France/Grand Est

23 octobre 2017 11:13; Act: 23.10.2017 13:18 Print

Le cas du député Arend fait beaucoup réagir

FORBACH - Dans son camp et au sein du gouvernement, les accusations de harcèlement sexuel portées contre le député de Moselle, Christophe Arend, font réagir.

storybild

M. Arend a déposé plainte pour dénonciation calomnieuse. (photo: AFP)

Sur ce sujet

Le patron des députés La République en marche, Richard Ferrand, a demandé lundi que «la lumière soit faite et vite» sur les plaintes pour harcèlement et agression sexuels portées contre le député (LREM) de Moselle Christophe Arend, invoquant la présomption d'innocence. M. Arend est visé par une plainte de son ex-assistante parlementaire pour harcèlement sexuel et agression sexuelle. «Aujourd'hui, ce que je sais c'est qu'il y a des accusations graves portées contre M. Arend, et ce que je sais aussi c'est qu'il a lui déposé plainte pour dénonciation calomnieuse», a répondu M. Ferrand, à qui franceinfo demandait si l'élu pouvait continuer à siéger au sein du groupe LREM.

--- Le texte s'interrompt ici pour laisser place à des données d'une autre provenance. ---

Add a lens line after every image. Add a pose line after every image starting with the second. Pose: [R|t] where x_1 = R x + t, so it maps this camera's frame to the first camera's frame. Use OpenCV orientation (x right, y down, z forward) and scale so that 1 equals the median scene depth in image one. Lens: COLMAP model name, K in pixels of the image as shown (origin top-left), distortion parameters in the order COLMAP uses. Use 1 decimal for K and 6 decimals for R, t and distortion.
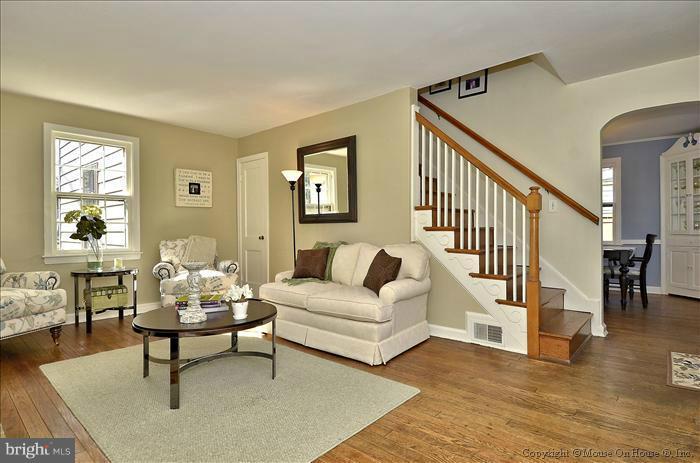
lens RADIAL K [[361.2, 0, 354.0], [0, 361.2, 230.6], [0, 0, 1]] dist [-0.003465, -0.001483]
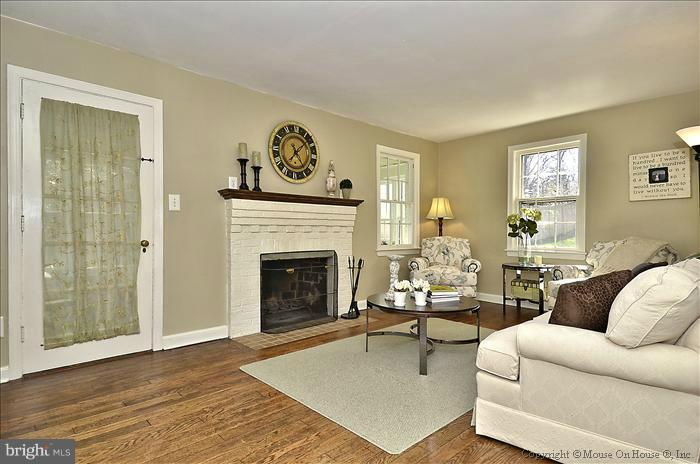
lens RADIAL K [[366.9, 0, 350.1], [0, 366.9, 236.3], [0, 0, 1]] dist [0.003433, -0.000763]
pose [[-0.083150, 0.016998, -0.996392, 1.180722], [-0.000311, 0.999854, 0.017083, -0.001356], [0.996537, 0.001730, -0.083133, 1.261277]]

«C'est pourquoi, en cette matière comme en d'autres, il me semble qu'il faut dans un pays qui est un État de droit, dans un pays républicain, que la police et la justice fassent toute la lumière et bien sûr dans les délais les plus brefs», a-t-il poursuivi. «Ce qui est certain, c'est que tout acte de la nature qui relève des accusations graves qui sont portées par cette dame méritent, lorsqu'ils sont avérés, une sanction exemplaire. Là dessus, il n'y a pas de débat», a dit le député du Finistère.

Pas de protection particulière

«Nous sommes dans un pays où on aime rappeler qu'il y a présomption d'innocence, donc il faut prendre cela en compte», a ajouté M. Ferrand. Il dit ne pas avoir parlé «personnellement» de ces accusations avec M. Arend. «Ce qui est essentiel, tant pour la personne qui porte les accusations (...) tant pour la personne qui nie ces accusations, il faut que la lumière soit faite et vite», a-t-il ajouté.

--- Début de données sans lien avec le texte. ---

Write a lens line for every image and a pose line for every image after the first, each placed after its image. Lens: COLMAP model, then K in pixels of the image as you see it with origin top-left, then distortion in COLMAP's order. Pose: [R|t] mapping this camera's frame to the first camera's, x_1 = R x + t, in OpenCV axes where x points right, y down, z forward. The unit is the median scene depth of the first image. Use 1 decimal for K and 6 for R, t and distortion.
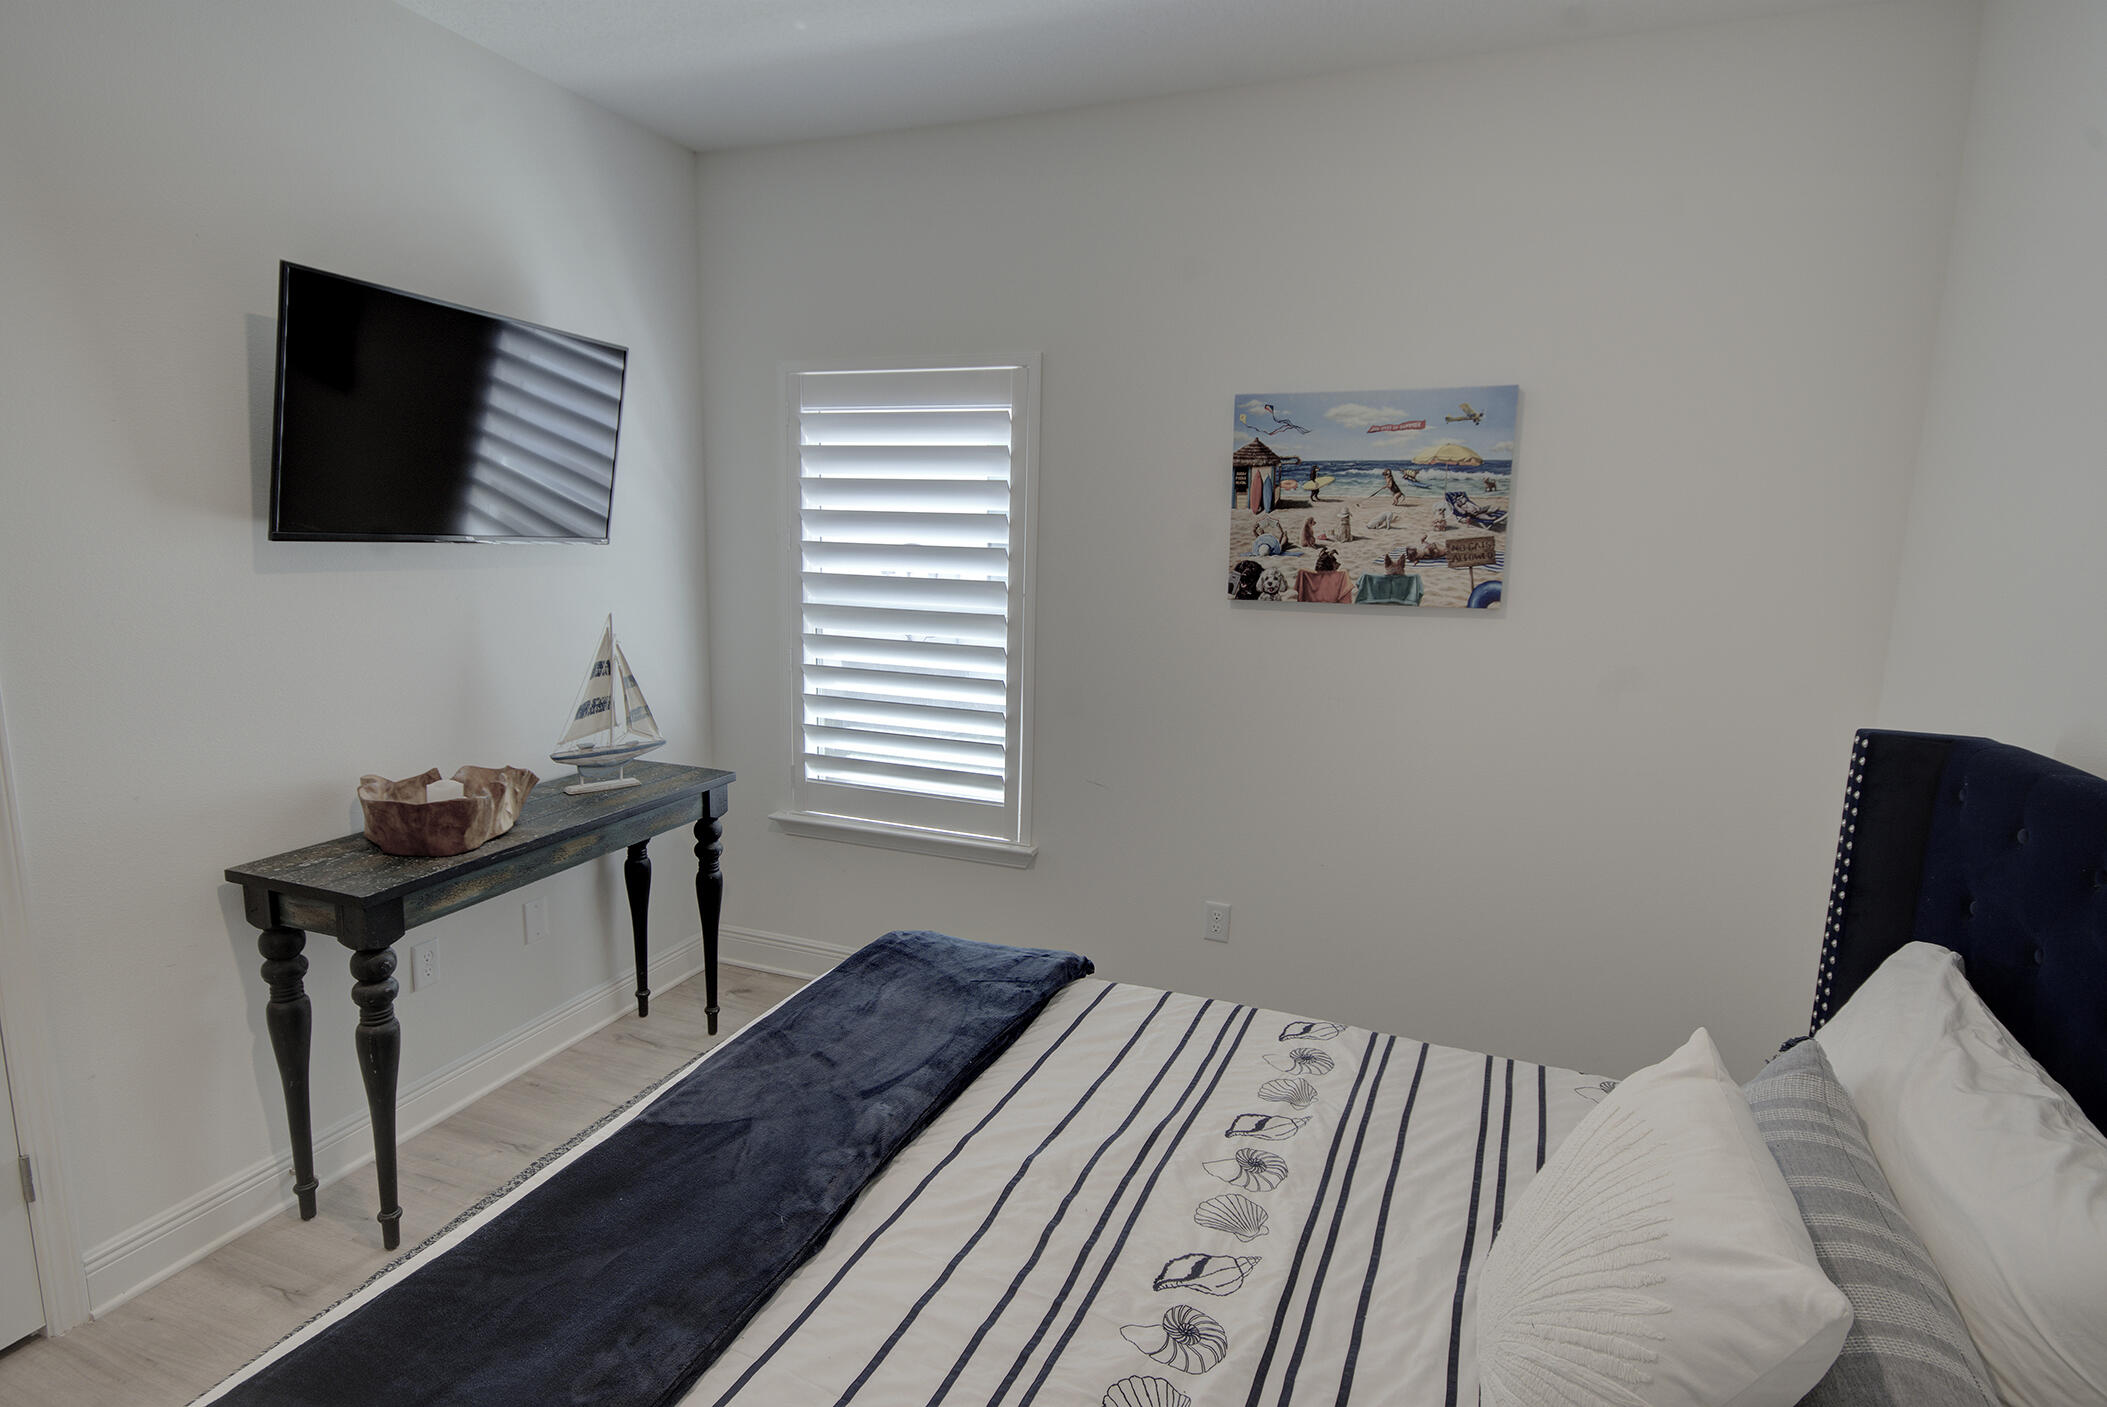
lens RADIAL K [[1064.9, 0, 1053.2], [0, 1064.9, 716.2], [0, 0, 1]] dist [0.003460, 0.000121]
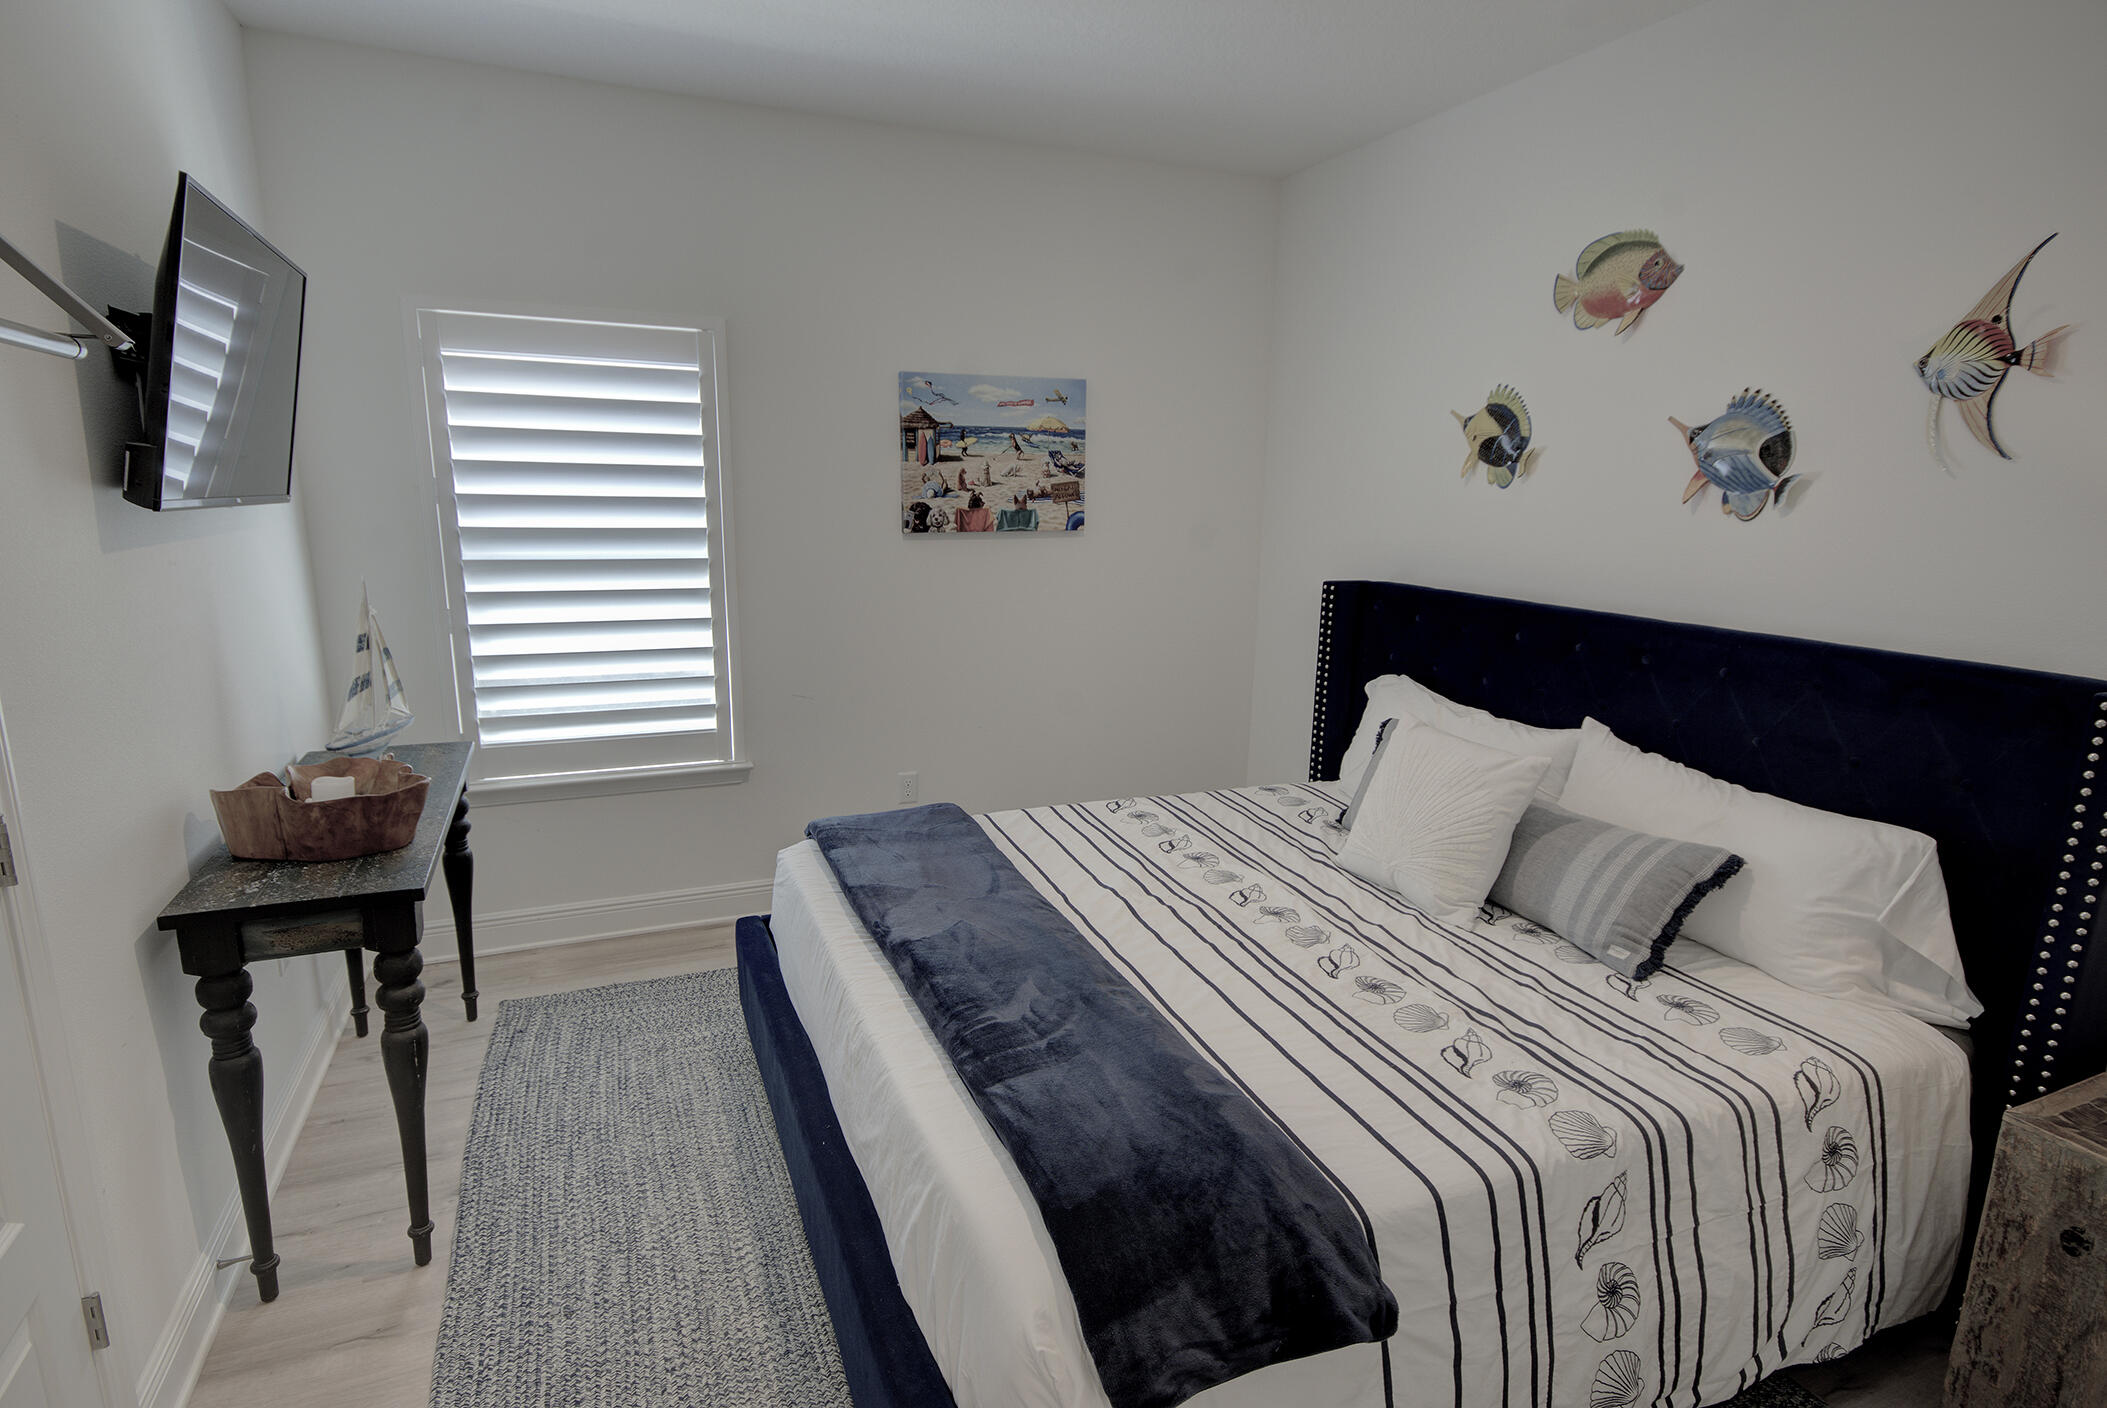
lens RADIAL K [[1064.9, 0, 1056.7], [0, 1064.9, 706.2], [0, 0, 1]] dist [0.003460, 0.000121]
pose [[0.723336, -0.157722, 0.672242, -0.625911], [0.120468, 0.987458, 0.102054, -0.013808], [-0.679907, 0.007164, 0.733264, -0.061018]]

Marlène Schiappa, secrétaire d'État à l'Égalité entre les femmes et les hommes, a également estimé lundi sur LCP que «la justice doit trancher le cas» du député. «S'il était mis en examen ou condamné je pense que sa place ne pourrait plus être à l'Assemblée nationale», a dit la secrétaire d’État. «Quand on est député (...) le droit commun s'applique et doit s'appliquer, il ne doit pas y avoir de protection particulière pour les députés à cet égard», a-t-elle ajouté.